**Your assignment:**
Rewrite the data as a JSON list of strings, one string per line and blank lines left out, covering only the part that opens with the line containing "éxito de tu CRM?" and runs through the last line of the data, both ends included.

**Records:**

====

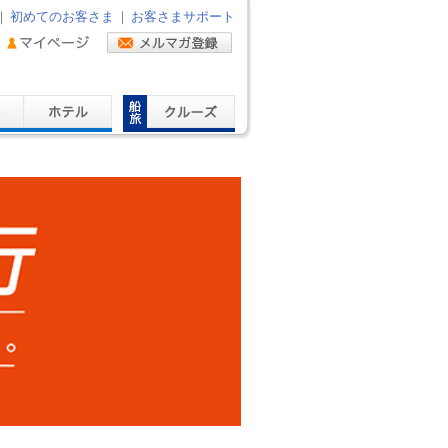
｜
初めてのお客さま
｜
お客さまサポート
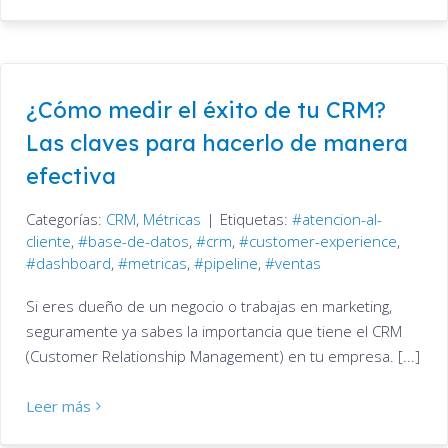
¿Cómo medir el éxito de tu CRM?
Las claves para hacerlo de manera
efectiva
Categorías:
CRM
,
Métricas
|
Etiquetas:
atencion-al-
cliente
,
base-de-datos
,
crm
,
customer-experience
,
dashboard
,
metricas
,
pipeline
,
ventas
Si eres dueño de un negocio o trabajas en marketing,
seguramente ya sabes la importancia que tiene el CRM
(Customer Relationship Management) en tu empresa. [...]
Leer más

====

**Solution for this task:**
[
  "¿Cómo medir el éxito de tu CRM?",
  "Las claves para hacerlo de manera",
  "efectiva",
  "Categorías:",
  "CRM",
  ",",
  "Métricas",
  "|",
  "Etiquetas:",
  "atencion-al-",
  "cliente",
  ",",
  "base-de-datos",
  ",",
  "crm",
  ",",
  "customer-experience",
  ",",
  "dashboard",
  ",",
  "metricas",
  ",",
  "pipeline",
  ",",
  "ventas",
  "Si eres dueño de un negocio o trabajas en marketing,",
  "seguramente ya sabes la importancia que tiene el CRM",
  "(Customer Relationship Management) en tu empresa. [...]",
  "Leer más"
]